Nadine Labaki : Kill the Poor

Dans « Capharnaüm », troisième long métrage de Nadine Labaki, la réalisatrice libanaise aborde de front plusieurs thèmes lourds – en particulier l’enfance maltraitée. Le scénario manque toutefois de point de vue, faisant glisser le film sur une pente troublante.

Zain et Jonas, son frère de misère, avec qui il partage une vie tellement dépourvue de sens, que l’eugénisme apparaît comme une solution…

Zain (prononcez : Zè-ne) est un gamin des rues de Beyrouth, débrouillard et fort en gueule. Dans cette chienne de vie qui est la sienne, il essaie de survivre à force de petits boulots et de menus trafics. Ses bons à rien de parents ne l’aident pas beaucoup, eux qui n’ont même pas songé à déclarer leur ribambelle d’enfants et en ont fait des apatrides dans leur propre pays. Le seul rayon de soleil dans sa vie, c’est Zahar, sa sœur de 11 ans. Alors quand ses parents la vendent à l’épicier du coin, qui la convoitait depuis longtemps, Zain fugue.

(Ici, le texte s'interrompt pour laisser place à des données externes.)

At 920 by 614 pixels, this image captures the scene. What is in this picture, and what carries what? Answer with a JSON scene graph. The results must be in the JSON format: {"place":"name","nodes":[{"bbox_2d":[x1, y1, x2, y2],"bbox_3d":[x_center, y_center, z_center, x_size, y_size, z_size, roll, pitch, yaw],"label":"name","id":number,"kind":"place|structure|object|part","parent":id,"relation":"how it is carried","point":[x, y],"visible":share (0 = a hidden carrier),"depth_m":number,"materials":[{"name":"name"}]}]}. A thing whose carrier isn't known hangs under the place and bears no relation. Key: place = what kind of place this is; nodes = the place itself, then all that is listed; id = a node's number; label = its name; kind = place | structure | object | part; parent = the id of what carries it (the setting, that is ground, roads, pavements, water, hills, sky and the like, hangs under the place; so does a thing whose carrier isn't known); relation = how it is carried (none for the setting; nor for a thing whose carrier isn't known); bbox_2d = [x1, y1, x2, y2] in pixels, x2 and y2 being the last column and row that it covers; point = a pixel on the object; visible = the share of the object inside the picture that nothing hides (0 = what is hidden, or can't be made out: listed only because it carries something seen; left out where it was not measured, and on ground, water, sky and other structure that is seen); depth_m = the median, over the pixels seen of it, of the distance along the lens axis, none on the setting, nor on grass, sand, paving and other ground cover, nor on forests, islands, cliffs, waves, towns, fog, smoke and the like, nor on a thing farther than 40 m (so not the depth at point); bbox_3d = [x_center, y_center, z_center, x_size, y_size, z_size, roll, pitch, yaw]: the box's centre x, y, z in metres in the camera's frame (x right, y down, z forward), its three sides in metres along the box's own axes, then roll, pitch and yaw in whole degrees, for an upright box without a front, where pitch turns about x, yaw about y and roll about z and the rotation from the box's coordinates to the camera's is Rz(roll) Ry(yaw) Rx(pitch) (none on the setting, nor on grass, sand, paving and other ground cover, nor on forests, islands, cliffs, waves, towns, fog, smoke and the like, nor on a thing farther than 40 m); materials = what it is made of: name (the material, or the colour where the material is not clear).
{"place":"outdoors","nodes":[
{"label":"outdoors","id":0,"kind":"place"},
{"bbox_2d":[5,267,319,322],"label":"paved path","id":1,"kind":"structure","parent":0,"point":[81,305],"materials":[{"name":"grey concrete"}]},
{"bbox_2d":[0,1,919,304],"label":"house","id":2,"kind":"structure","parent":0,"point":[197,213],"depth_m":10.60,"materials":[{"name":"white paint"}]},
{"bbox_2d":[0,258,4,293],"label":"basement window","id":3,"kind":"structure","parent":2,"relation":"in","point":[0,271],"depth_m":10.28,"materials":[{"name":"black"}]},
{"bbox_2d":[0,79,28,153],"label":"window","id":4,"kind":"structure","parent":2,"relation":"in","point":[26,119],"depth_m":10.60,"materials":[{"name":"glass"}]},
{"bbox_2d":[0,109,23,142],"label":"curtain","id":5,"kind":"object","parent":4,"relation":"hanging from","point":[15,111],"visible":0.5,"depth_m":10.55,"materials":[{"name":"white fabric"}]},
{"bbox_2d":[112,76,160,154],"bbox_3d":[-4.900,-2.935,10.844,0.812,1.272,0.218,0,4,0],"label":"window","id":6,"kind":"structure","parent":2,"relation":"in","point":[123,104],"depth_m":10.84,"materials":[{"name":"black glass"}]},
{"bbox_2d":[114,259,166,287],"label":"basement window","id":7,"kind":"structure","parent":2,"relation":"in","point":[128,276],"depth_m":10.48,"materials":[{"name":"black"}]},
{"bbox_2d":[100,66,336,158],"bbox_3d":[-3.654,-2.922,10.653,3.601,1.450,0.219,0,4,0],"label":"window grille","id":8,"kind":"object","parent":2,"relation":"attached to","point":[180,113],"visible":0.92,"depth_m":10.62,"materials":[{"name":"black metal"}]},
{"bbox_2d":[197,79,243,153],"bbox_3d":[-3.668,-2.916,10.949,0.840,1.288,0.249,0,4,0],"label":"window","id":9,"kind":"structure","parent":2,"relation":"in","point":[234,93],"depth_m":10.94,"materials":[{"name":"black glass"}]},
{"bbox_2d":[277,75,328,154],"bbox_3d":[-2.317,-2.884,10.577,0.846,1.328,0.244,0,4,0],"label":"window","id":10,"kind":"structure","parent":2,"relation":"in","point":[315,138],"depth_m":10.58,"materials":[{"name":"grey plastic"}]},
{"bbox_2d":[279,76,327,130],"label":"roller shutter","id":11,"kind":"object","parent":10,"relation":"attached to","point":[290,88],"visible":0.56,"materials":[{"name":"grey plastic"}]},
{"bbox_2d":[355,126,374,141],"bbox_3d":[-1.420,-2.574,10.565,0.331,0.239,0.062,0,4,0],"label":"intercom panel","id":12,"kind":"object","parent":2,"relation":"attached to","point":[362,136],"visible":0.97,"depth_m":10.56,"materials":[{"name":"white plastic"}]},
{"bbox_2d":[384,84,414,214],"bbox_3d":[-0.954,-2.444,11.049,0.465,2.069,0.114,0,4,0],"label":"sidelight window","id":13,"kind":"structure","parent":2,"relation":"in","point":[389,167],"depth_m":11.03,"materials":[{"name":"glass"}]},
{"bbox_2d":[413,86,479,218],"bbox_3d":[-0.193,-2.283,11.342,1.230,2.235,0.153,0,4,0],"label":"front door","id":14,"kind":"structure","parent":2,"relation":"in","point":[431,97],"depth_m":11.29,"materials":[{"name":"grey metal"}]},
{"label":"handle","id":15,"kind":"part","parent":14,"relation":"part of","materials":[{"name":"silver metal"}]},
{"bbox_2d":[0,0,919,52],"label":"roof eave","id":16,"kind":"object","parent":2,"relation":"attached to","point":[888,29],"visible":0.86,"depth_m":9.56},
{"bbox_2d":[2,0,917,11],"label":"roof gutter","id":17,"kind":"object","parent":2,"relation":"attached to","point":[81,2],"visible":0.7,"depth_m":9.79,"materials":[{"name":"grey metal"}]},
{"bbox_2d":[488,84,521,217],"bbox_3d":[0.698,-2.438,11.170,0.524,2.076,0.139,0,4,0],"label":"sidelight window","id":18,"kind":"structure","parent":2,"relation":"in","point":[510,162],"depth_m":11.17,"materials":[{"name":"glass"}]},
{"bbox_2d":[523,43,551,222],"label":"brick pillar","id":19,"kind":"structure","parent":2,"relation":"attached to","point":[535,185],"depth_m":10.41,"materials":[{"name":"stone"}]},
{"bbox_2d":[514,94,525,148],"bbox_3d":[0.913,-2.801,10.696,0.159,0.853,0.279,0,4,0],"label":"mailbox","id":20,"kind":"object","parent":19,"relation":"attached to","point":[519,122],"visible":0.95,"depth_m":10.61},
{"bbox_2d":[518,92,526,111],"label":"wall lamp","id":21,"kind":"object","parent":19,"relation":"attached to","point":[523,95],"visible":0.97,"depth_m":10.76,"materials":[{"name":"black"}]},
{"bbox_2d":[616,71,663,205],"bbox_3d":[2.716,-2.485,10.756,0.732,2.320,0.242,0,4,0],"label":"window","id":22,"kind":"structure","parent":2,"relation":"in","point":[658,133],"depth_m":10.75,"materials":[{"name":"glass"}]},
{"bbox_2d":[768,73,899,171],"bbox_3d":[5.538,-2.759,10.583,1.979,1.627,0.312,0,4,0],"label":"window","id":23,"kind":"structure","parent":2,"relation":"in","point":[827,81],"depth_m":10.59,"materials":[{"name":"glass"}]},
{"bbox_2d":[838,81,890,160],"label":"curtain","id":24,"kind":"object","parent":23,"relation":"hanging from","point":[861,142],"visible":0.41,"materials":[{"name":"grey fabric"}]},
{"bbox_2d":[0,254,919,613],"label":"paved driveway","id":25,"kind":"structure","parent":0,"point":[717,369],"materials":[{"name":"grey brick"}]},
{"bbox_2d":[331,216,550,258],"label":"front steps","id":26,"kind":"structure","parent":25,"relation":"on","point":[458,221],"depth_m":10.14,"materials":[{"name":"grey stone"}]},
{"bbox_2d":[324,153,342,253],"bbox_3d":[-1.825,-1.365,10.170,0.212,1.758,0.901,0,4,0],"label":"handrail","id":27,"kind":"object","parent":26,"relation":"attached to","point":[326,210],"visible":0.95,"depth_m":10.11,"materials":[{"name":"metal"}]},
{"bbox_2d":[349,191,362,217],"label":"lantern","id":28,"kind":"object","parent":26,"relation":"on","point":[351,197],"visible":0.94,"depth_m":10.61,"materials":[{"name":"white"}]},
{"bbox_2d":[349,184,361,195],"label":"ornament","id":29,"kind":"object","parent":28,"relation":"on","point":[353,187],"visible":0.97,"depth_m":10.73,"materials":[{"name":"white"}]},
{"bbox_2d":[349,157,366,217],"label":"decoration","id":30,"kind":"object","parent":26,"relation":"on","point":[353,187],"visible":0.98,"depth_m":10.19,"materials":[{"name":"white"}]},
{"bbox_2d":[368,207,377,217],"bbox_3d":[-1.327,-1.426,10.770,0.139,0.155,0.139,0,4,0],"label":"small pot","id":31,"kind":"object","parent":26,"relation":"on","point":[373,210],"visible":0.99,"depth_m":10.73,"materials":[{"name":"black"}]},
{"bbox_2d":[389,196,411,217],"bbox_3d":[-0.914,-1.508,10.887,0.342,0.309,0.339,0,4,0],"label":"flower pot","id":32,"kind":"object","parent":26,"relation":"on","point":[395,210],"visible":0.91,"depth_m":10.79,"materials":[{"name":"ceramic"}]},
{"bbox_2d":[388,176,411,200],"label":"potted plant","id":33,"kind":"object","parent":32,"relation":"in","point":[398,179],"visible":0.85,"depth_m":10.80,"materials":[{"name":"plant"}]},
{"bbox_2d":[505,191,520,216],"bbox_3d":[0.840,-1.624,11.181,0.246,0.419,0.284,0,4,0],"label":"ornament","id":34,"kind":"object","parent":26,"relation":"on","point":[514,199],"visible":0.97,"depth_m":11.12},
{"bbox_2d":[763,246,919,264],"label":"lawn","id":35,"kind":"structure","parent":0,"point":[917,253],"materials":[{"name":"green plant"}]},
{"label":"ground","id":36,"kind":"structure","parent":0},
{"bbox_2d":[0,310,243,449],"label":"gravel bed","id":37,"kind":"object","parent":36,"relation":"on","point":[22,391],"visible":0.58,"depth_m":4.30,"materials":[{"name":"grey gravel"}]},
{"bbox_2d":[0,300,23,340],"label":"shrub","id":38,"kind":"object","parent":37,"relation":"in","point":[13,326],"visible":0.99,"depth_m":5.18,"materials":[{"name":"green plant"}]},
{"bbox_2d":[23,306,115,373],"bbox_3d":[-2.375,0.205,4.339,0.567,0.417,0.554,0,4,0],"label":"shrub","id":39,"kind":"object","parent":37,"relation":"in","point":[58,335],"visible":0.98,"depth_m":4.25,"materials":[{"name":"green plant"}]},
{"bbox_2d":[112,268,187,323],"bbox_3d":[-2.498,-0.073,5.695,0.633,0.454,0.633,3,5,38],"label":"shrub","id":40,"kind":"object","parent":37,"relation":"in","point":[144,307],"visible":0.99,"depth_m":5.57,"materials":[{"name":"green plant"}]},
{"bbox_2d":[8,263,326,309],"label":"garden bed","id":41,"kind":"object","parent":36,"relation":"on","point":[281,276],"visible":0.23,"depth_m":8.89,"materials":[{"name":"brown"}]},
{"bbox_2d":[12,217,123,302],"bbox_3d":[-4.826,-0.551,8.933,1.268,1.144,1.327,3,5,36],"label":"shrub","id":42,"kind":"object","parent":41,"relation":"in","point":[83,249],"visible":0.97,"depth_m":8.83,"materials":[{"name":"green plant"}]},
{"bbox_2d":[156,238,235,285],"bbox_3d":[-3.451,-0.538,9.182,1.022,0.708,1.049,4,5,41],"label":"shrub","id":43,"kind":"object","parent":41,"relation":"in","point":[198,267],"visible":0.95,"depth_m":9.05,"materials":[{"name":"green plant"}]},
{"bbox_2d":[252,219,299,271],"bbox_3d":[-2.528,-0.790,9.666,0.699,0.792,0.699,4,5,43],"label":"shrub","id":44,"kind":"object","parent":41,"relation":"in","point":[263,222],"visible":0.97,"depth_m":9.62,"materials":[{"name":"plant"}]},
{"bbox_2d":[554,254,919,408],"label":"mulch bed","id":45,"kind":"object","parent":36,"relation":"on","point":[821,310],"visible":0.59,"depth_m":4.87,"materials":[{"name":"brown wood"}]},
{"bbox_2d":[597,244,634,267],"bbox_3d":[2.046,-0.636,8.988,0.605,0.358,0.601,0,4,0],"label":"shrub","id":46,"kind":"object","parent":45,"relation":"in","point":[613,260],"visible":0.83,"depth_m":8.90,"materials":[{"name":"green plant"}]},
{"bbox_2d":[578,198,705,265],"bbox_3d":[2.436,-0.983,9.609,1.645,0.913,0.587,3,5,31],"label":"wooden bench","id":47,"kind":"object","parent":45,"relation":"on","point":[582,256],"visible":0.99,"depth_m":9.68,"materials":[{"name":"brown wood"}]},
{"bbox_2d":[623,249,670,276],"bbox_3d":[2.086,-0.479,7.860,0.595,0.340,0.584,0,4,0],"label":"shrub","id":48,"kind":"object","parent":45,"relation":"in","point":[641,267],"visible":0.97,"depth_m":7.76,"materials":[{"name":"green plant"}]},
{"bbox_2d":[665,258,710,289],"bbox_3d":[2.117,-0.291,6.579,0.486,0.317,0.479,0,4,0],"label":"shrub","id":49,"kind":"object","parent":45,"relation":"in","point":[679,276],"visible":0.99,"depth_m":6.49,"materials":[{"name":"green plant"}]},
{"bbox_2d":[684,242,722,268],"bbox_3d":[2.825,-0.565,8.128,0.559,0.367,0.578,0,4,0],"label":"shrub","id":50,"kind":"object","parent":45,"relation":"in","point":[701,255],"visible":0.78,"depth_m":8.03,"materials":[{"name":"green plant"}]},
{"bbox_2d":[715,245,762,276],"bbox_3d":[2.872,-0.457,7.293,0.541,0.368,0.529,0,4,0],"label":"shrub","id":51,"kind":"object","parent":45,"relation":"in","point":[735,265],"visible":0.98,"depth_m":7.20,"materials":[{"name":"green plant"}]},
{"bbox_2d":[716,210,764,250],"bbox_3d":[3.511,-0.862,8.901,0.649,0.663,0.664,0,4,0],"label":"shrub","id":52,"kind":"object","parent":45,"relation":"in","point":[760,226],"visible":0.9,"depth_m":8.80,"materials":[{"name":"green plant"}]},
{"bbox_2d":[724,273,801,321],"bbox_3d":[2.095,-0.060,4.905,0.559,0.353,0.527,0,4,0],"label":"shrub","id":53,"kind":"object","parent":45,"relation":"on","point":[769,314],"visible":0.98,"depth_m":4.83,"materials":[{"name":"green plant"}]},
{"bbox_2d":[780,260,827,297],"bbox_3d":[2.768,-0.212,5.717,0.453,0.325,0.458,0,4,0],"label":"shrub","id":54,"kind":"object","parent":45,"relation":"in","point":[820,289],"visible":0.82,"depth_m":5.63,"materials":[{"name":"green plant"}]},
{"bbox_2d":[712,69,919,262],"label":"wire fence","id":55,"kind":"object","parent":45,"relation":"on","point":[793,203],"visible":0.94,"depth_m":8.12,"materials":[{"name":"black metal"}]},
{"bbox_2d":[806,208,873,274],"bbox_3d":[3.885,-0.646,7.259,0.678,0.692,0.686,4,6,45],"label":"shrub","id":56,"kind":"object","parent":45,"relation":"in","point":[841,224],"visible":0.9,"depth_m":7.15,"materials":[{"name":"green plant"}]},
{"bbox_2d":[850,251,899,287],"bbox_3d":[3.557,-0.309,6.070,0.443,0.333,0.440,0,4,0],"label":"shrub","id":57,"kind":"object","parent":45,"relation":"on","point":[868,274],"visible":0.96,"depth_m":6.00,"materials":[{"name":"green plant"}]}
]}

Son errance dans les bas-fonds de la capitale libanaise va l’amener à côtoyer ce qui y grouille de meilleur comme de pire : passeurs prédateurs, marchands de sommeil, un Spiderman arménien octogénaire, une petite réfugiée syrienne au grand cœur. Et puis il va rencontrer Rahil, madone abyssine sans-papiers qui, la peur au ventre, craignant à tout moment d’être démasquée et expulsée, trime au jour le jour pour envoyer de quoi vivre à sa famille restée en Éthiopie, mais aussi pour nourrir Jonas, son fils d’un an né au Liban.

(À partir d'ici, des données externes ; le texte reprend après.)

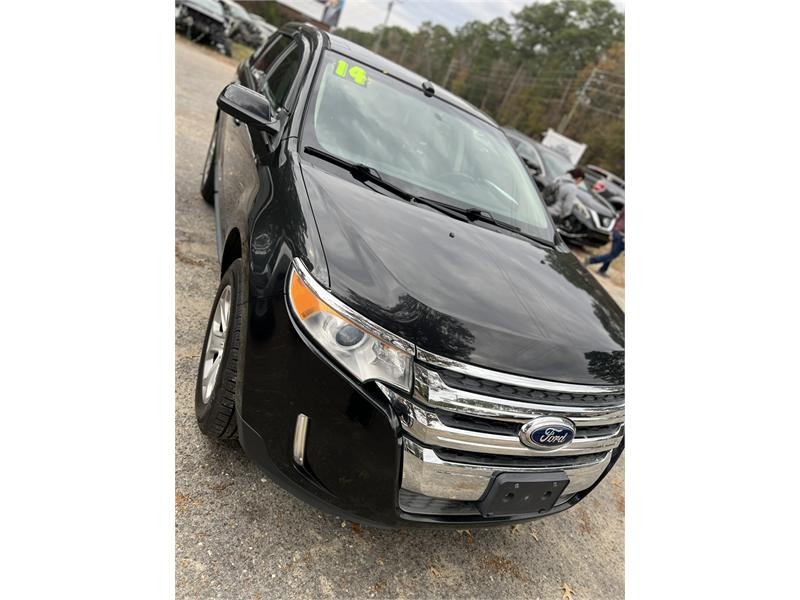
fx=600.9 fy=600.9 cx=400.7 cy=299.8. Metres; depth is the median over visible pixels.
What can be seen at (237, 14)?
parked car
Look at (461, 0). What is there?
sky
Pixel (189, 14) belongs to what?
parked car
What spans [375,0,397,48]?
utility pole
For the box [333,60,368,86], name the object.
windshield sticker
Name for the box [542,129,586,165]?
white sign
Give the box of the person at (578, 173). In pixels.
[544,166,585,223]
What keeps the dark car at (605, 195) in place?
on the gravel lot
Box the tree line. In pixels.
[333,1,621,179]
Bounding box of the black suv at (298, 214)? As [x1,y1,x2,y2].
[194,20,625,530]
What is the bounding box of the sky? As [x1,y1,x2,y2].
[332,0,618,33]
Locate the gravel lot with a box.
[174,40,631,599]
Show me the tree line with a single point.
(474, 101)
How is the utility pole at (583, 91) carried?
on the ground
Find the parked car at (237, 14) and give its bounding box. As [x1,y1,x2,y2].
[218,0,266,47]
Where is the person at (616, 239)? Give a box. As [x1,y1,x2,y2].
[586,205,625,274]
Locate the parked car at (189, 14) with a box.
[175,0,231,51]
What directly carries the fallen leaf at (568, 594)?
on the gravel lot
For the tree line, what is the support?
on the ground
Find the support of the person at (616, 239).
on the gravel lot
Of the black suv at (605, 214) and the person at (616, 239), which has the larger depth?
the black suv at (605, 214)
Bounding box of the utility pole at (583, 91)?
[560,67,597,130]
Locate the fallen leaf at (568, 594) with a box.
[560,582,574,599]
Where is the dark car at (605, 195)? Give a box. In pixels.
[581,166,624,211]
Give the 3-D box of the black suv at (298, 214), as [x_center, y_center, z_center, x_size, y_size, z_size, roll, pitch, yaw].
[-0.215,-0.568,3.306,1.686,1.568,4.032,2,26,-31]
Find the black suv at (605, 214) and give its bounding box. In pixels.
[502,128,617,246]
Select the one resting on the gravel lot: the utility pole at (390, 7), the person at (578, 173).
the person at (578, 173)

Dans son troisième long métrage, Nadine Labaki (« Caramel », « Et maintenant, on va où ? ») a essayé d’aborder de front plusieurs sujets très lourds, en tout premier lieu l’enfance maltraitée, mais aussi la misère des bidonvilles d’une métropole aux portes de l’Europe, le quotidien des immigré-e-s clandestin-e-s, celui des réfugié-e-s syrien-ne-s, les mariages forcés, la notion de frontière, le sens d’être parent… Le résultat est une œuvre dense, âpre et saisissante, mais aussi fourre-tout – d’où le titre d’ailleurs, puisque de l’aveu même de la réalisatrice, qui a aussi signé le scénario, ce film devait être « un capharnaüm ».

Le seul fil rouge est Zain, le personnage principal, qui se débat avec toute la force de la colère et de la révolte, mais aussi avec une humanité et un sens du devoir qui le poussent à se dépasser. D’abord pour le bien de Zahar, puis pour celui de Jonas, frère de hasard qu’il refuse d’abandonner. Zain crève l’écran, en grande partie grâce à l’interprétation de Zain al-Rafeea, recruté dans la rue. La plupart des acteurs et actrices du film ne sont pas des professionnel-le-s, jouant des rôles très similaires à ce qu’ils et elles sont dans la vraie vie. Le très grand mérite de Nadine Labaki est d’avoir réussi à en tirer une intensité sans fausse note.

Le point de vue est en revanche un problème. Comme dans la foison de thèmes abordés celui-ci fait défaut le film emprunte une pente qui le fait glisser vers le tire-larmes. Pire, il y a ce côté réflexions-sur-les-injustices-pendant-le-brunch-du-dimanche-matin-sur-la-corniche-de-Beyrouth, au détour desquelles on en vient à aborder candidement les vertus de l’eugénisme. Zain porte plainte contre ses parents pour l’avoir mis au monde alors qu’ils n’avaient pas les moyens de l’éduquer. Or, au tribunal, ceux-ci ne sont pas dépeints comme des monstres. Au contraire, ils sont eux-mêmes d’anciennes victimes qui reproduisent ce qu’elles ont vécu. Alors comment mettre un terme au cercle vicieux ? En stérilisant les pauvres ? Telle est implicitement la morale du film.